5) While the performance of thematic funds may be impressive, investors ignore the fact that diversified equity funds are equal to the task of identifying themes/sectors that can deliver growth over the long-term. But more importantly they can also exit that theme/sector when it no longer holds promise. Thematic funds cannot do that. So diversified equity funds can do what thematic funds do; however the opposite is not true.
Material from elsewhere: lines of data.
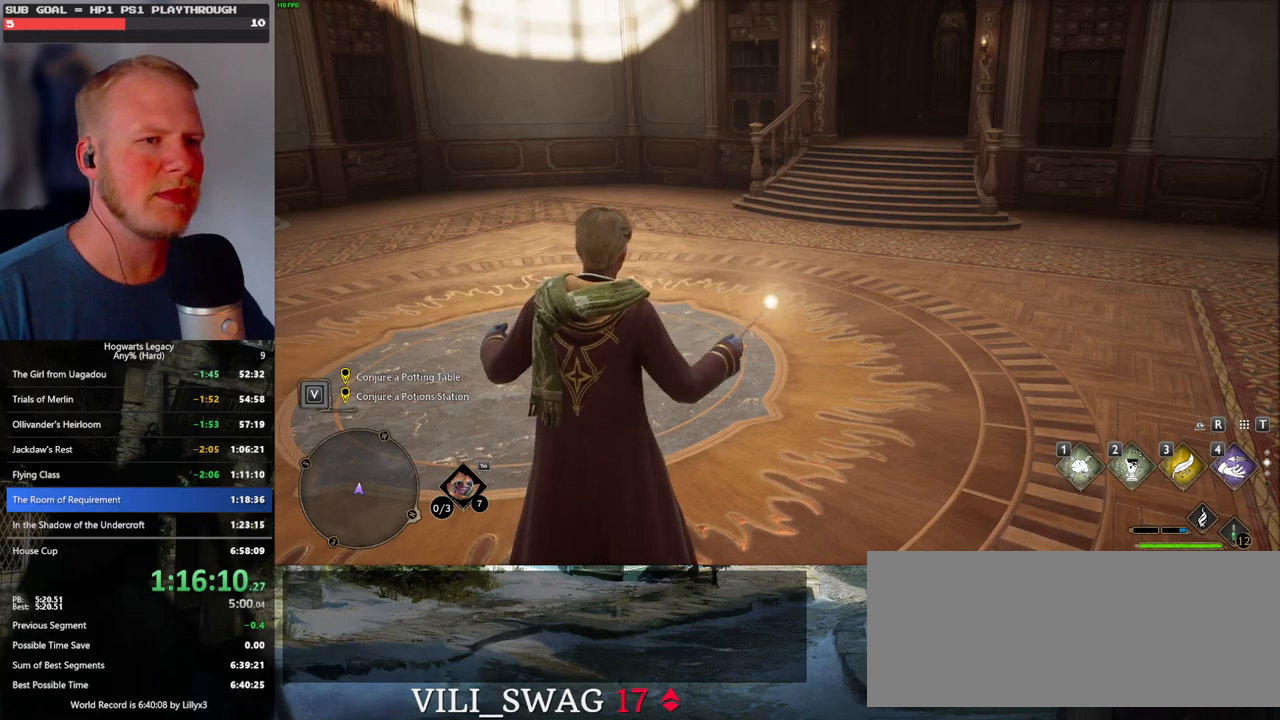
{"keys": [], "mouse": [], "events": []}
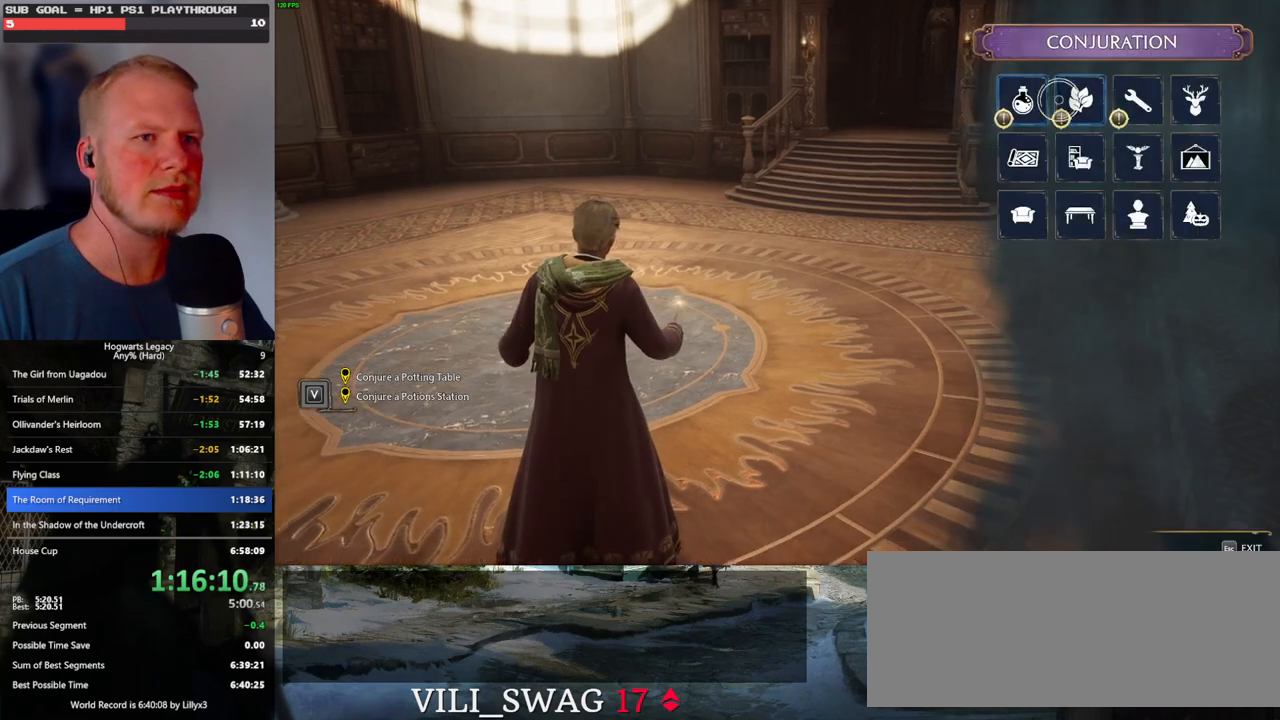
{"keys": [], "mouse": [], "events": [[250, "mouse_left", "down"], [350, "mouse_left", "up"]]}
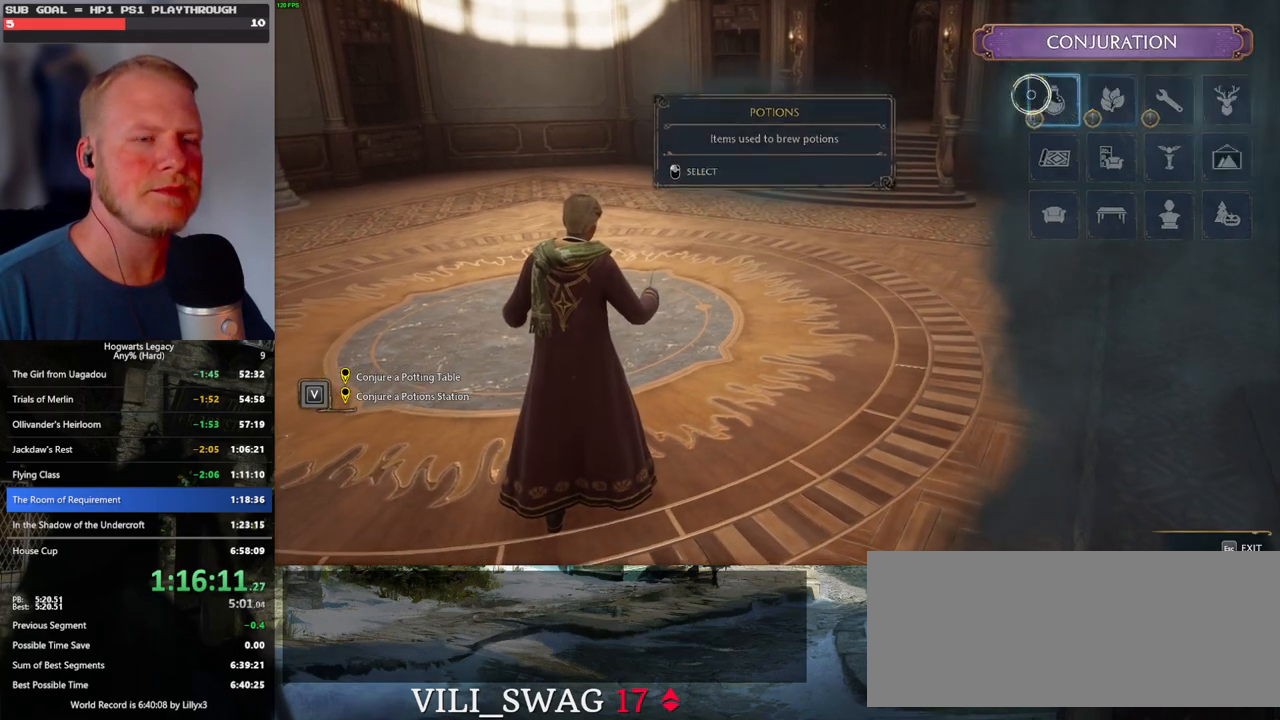
{"keys": [], "mouse": ["left"], "events": [[417, "mouse_left", "down"]]}
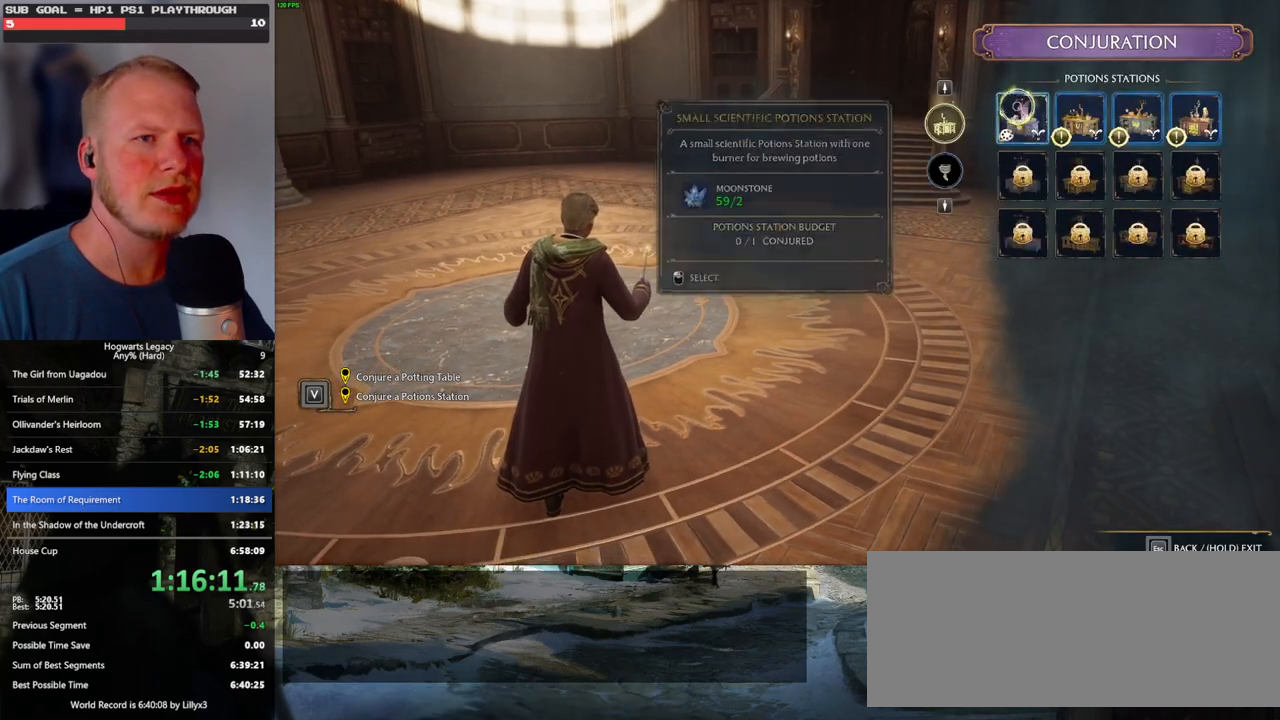
{"keys": [], "mouse": [], "events": [[17, "mouse_left", "up"]]}
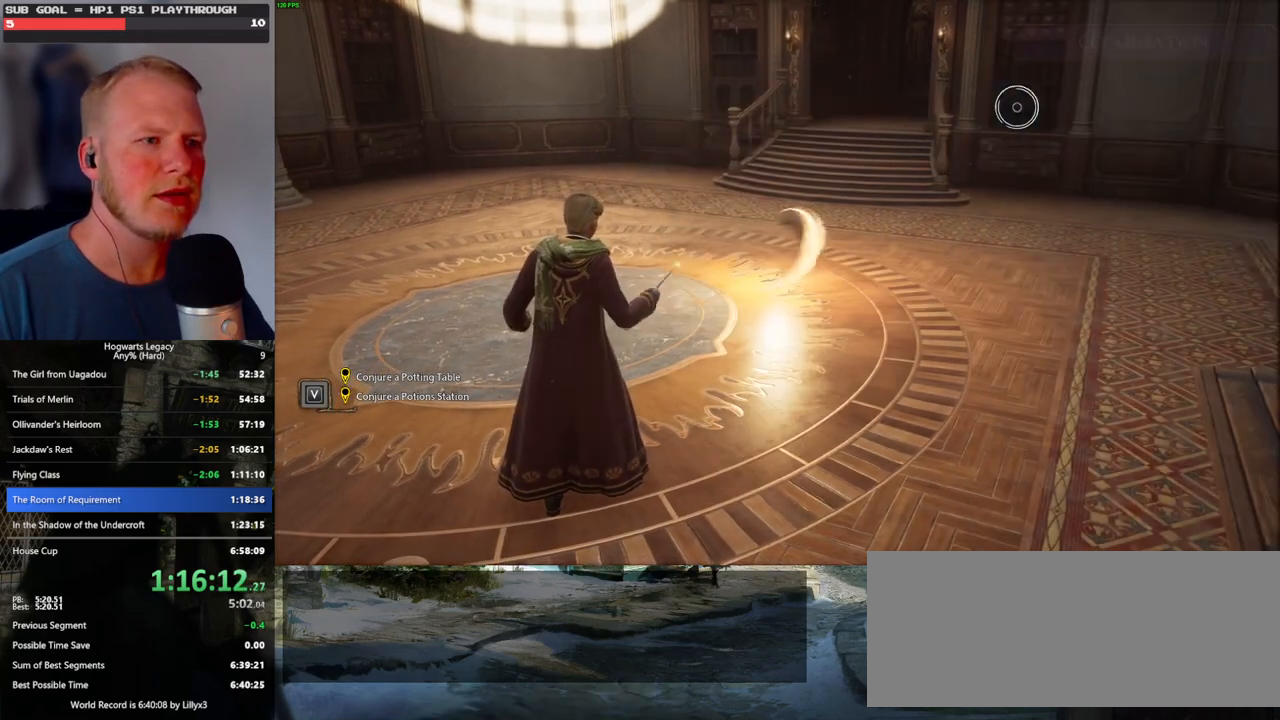
{"keys": [], "mouse": [], "events": []}
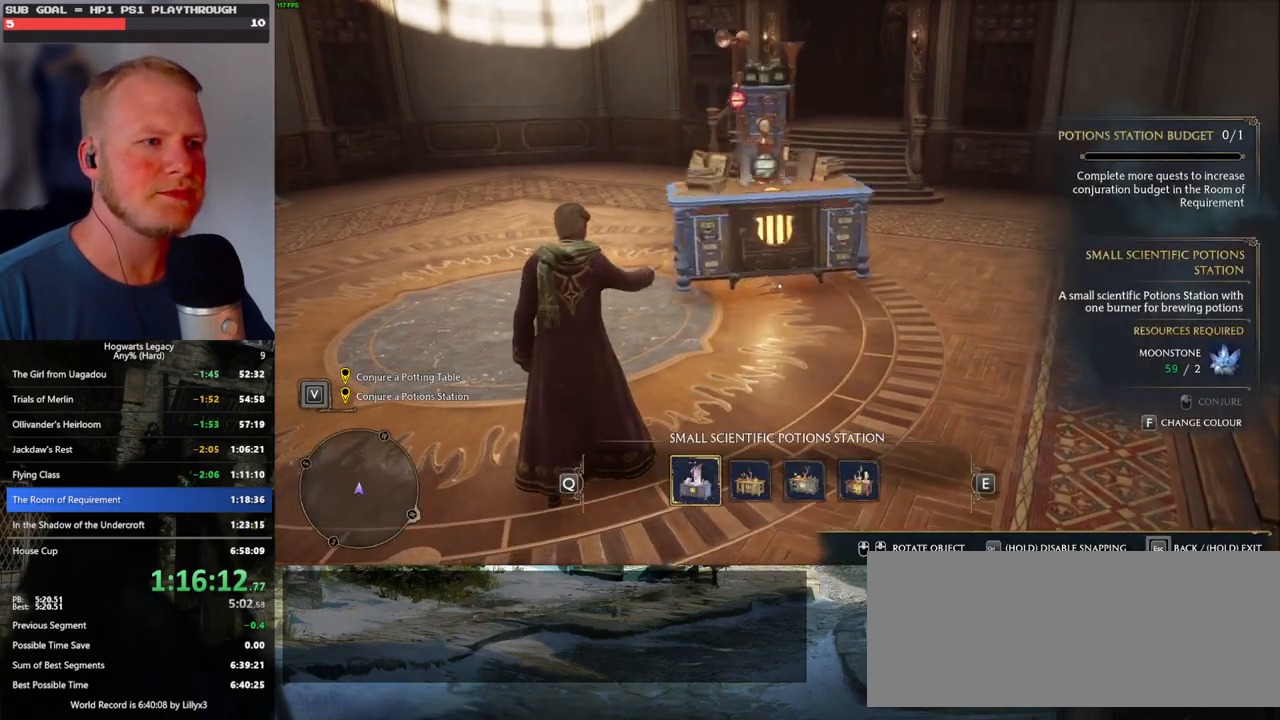
{"keys": [], "mouse": ["left"], "events": [[83, "mouse_left", "down"], [200, "mouse_left", "up"], [450, "mouse_left", "down"]]}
Hence prudence demands that investors go for the diversified equity fund for its flexibility rather than the inflexible thematic fund.

 

6) Investors who are captivated by a particular theme like infrastructure are perhaps depriving themselves of the opportunity to fully capitalise on the India Growth Story, which among other sectors/themes also embraces outsourcing, consumption, finance and pharma. However, an infrastructure-centric fund will not participate in these themes some of which could well do better than infrastructure over the long-term. Of course, there is no way to find out for sure, which is why it is imprudent to commit to a particular theme and in the bargain exclude other themes. It's best to invest in diversified equity funds that can invest in several promising themes rather than just one theme.

 

7) Over time thematic funds have got more innovative to tackle the issue we have raised in the previous point. They have the mandate to invest in more than one theme at a time, so as to give the fund manager some flexibility. For instance, we now have thematic funds that target multiple themes like housing and finance or infrastructure and services. In our view, this only reiterates the fact that there is nothing to replace diversification. If the fund is anyways going to target more than one theme, investors might as well opt for a diversified equity fund, which will also be investing across themes.

 

8) Of course that is not to say that thematic funds can never prove beneficial to any investor. Thematic funds can add value to the smart investor's portfolio provided he has a view on the underlying theme and can redeem his investments when valuations in the theme have peaked. This is necessary because like we pointed out, the fund manager will not be able to exit the theme (since he is mandated to remain invested in it), so the onus to exit the theme shifts to the investor. For this the investor must have adequate research/information on the theme. This goes against the grain of mutual fund investing which dictates that the fund manager manages money for the investor so that the investor does not have to commit time and resources towards fund management especially since he is paying a fee for the same. However, investors who are confident of their ability to track the theme and make a timely exit can invest a portion of their assets (not more than 10%) in thematic funds.

 

It must be evident to the investor that while thematic funds can add value, the risk of losing all those gains in a downturn is significant. The investor is better off not betting on a particular sector/theme to the exclusion of other themes. Rather prudence demands that he let the fund manager of a diversified equity fund take this decision and bet on the most promising sectors/themes. In our view, regardless of the blistering performance of thematic funds like infrastructure funds, the case to invest in diversified equity funds instead continues to be as compelling as ever.